一、 数据库坏块背景说明
某次,用户反馈数据库后台日志出现数据库坏块,部分表查询时报错。在业务恢复之后,通过梳理处理记录,做一次总结分析,以下将对该案例的诊断过程进行说明。
二、问题详细诊断过程
2 .1 数据库 alter 日志
Thu Jun 10 08:36:33 2021
OS Pid: 12648460 executed alter system set events '10231 trace name context forever,level 10'
Thu Jun 10 08:37:38 2021
ALTER SYSTEM: Flushing buffer cache
Thu Jun 10 08:37:55 2021
Hex dump of (file 62, block 5521) in trace file /oracle/oracle/diag/rdbms/orcl/orcl1/trace/orcl1_ora_12648460.trc
Corrupt block relative dba: 0x0f801591 (file 62, block 5521)
Bad header found during buffer read
Data in bad block:
type: 6 format: 2 rdba: 0x2acf8b99
last change scn: 0x0006.edc07b41 seq: 0x1 flg: 0x06
spare1: 0x0 spare2: 0x0 spare3: 0x0
consistency value in tail: 0x7b410601
check value in block header: 0xdb02
computed block checksum: 0x0
Reading datafile '+DATA/orcl/datafile/tbs_sys.ora' for corruption at rdba: 0x0f801591 (file 62, block 5521)

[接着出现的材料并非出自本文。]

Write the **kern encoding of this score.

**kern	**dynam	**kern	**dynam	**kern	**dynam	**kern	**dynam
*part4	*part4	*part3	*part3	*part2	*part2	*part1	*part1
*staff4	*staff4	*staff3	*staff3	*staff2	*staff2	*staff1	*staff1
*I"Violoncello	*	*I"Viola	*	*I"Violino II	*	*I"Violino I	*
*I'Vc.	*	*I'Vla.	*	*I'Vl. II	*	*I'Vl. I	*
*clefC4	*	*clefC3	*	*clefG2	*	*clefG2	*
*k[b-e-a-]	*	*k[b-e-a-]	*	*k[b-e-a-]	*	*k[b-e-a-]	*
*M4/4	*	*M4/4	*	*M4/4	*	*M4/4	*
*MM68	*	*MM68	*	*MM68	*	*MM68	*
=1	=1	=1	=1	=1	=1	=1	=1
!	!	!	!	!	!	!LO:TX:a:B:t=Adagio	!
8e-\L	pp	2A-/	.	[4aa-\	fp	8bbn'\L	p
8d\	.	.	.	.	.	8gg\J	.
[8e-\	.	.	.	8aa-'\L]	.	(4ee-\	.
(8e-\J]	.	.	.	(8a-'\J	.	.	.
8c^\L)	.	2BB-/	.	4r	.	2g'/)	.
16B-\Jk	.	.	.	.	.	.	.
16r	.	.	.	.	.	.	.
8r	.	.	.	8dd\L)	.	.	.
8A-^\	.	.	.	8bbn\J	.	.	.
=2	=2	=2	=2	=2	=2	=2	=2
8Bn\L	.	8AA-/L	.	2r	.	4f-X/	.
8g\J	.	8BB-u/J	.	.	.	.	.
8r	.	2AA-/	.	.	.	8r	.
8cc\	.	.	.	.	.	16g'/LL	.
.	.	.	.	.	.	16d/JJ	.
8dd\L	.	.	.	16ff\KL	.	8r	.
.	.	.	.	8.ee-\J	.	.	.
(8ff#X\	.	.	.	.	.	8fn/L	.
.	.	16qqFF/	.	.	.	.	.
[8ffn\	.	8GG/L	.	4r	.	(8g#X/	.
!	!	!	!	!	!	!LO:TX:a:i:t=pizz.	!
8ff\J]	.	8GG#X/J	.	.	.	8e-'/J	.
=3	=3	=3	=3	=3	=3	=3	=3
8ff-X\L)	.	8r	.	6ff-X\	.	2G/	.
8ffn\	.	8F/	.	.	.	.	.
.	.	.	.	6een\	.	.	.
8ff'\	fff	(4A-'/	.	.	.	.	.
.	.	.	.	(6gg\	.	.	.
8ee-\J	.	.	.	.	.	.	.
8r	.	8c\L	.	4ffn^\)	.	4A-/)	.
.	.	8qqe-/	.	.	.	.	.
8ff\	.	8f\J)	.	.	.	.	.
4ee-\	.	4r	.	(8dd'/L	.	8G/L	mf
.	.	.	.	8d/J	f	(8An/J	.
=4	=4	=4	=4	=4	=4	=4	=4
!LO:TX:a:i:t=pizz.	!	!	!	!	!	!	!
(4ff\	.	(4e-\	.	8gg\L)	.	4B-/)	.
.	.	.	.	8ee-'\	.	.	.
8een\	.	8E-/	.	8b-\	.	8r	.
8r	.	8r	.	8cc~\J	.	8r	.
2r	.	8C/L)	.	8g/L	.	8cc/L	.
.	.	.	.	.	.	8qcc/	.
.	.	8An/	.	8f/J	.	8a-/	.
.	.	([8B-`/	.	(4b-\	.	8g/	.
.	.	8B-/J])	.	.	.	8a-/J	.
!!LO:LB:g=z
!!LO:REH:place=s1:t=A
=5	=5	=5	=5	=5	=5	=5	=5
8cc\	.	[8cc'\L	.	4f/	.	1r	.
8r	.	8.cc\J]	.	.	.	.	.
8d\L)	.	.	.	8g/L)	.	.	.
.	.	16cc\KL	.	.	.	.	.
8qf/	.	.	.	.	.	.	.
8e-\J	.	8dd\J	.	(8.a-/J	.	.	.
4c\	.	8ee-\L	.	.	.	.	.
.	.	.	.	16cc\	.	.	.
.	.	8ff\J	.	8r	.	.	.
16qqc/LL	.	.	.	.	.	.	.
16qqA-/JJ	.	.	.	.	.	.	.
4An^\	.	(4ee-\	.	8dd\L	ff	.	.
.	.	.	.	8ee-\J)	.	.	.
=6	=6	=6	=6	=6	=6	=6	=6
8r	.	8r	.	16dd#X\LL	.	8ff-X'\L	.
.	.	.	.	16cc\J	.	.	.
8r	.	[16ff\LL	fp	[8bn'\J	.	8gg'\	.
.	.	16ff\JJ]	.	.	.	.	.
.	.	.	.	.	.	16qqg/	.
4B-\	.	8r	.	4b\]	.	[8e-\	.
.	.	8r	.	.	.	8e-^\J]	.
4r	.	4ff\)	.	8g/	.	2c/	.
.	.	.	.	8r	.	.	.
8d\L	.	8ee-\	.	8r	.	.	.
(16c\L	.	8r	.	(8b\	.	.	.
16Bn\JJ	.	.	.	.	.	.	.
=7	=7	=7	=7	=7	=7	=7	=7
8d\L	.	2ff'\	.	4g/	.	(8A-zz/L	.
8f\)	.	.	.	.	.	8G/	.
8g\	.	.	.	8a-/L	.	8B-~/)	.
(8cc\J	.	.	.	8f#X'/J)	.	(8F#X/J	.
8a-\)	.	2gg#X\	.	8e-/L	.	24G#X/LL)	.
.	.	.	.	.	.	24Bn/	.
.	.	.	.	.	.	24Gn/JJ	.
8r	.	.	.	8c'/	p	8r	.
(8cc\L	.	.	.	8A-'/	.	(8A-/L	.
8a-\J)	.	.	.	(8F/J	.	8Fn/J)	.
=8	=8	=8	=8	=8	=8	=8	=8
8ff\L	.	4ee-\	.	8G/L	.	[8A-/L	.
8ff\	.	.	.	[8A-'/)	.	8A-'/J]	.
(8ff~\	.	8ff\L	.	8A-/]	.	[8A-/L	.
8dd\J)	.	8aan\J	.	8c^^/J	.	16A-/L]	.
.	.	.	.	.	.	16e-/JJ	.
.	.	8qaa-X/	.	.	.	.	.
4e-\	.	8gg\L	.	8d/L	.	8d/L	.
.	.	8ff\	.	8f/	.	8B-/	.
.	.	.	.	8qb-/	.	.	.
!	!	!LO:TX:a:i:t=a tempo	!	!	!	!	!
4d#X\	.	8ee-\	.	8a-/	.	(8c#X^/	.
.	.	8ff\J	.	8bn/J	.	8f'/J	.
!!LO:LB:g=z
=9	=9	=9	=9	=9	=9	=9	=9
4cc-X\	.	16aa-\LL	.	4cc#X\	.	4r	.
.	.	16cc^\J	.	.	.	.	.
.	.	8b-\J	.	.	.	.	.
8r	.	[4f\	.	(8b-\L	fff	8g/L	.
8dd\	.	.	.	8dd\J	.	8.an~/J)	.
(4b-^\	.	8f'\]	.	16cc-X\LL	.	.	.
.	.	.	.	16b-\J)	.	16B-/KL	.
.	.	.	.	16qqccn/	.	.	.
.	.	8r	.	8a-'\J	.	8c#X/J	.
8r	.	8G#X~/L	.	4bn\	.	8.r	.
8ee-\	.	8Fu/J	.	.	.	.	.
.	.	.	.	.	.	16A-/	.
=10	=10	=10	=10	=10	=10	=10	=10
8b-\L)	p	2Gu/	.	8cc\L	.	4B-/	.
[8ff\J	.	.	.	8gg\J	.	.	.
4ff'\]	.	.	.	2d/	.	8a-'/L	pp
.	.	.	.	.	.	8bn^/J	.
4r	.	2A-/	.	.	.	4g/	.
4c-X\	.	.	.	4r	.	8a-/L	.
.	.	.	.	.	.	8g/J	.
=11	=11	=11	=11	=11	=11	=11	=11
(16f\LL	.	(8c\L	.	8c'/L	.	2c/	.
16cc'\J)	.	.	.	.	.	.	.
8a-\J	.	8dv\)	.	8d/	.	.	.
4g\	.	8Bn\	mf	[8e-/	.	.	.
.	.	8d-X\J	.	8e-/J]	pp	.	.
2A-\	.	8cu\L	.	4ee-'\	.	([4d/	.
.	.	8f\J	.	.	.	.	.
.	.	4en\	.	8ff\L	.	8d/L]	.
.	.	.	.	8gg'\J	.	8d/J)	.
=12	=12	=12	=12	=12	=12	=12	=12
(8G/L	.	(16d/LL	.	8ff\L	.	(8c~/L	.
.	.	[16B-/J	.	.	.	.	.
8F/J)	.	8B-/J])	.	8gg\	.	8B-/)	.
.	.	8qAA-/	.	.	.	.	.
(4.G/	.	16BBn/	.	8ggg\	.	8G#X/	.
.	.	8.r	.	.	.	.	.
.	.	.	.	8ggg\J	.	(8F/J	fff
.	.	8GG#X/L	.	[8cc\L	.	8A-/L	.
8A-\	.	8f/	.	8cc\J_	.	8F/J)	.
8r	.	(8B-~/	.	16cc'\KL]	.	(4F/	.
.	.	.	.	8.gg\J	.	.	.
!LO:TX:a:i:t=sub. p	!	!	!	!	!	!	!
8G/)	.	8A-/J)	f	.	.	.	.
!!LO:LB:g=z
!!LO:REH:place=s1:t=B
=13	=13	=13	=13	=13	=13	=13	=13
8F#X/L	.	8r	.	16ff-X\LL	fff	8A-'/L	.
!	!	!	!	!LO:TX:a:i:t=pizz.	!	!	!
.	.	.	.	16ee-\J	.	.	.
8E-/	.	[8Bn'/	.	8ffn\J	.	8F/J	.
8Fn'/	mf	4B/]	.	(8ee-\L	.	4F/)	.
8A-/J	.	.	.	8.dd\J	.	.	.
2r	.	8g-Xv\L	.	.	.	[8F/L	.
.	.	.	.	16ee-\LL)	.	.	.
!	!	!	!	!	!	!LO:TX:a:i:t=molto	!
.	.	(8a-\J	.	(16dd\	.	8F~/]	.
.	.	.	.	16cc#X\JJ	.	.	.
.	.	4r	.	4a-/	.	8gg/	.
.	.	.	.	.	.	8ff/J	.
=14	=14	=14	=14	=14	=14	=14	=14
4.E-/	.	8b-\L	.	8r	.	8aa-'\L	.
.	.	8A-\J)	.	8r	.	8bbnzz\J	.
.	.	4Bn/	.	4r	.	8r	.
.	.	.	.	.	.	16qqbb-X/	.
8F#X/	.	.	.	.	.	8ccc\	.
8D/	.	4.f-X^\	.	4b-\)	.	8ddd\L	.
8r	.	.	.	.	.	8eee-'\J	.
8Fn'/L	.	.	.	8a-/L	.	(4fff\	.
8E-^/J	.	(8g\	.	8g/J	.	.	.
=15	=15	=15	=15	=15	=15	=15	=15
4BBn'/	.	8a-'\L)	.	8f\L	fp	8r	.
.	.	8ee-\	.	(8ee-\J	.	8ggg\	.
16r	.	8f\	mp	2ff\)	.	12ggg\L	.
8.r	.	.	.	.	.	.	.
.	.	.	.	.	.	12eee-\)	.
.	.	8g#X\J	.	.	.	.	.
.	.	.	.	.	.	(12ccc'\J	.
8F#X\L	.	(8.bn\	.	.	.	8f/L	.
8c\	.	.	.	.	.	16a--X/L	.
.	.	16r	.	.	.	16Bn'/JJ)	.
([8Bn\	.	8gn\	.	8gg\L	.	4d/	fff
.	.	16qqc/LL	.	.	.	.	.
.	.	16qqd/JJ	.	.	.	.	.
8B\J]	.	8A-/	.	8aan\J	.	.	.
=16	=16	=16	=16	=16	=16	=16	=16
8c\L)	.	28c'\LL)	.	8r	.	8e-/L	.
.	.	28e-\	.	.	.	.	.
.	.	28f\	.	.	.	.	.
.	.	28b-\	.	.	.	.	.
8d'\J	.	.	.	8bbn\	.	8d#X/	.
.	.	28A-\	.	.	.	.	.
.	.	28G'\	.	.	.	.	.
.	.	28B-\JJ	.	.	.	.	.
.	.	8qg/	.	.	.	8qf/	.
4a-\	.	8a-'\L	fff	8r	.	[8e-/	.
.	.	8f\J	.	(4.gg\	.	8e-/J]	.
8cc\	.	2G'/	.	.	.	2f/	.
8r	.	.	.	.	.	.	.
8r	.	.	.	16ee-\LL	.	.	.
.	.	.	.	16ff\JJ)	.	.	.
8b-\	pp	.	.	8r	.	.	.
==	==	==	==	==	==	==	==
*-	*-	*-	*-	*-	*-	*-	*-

Read datafile mirror 'DATA_0000' (file 62, block 5521) found same corrupt data (no logical check)
WARNING: requested mirror side 2 of virtual extent 43 logical extent 1 offset 139264 is not allocated; I/O request failed
Errors in file /oracle/oracle/diag/rdbms/orcl/orcl1/trace/orcl1_ora_12648460.trc (incident=912662):
ORA-01578: ORACLE data block corrupted (file # 62, block # 5521)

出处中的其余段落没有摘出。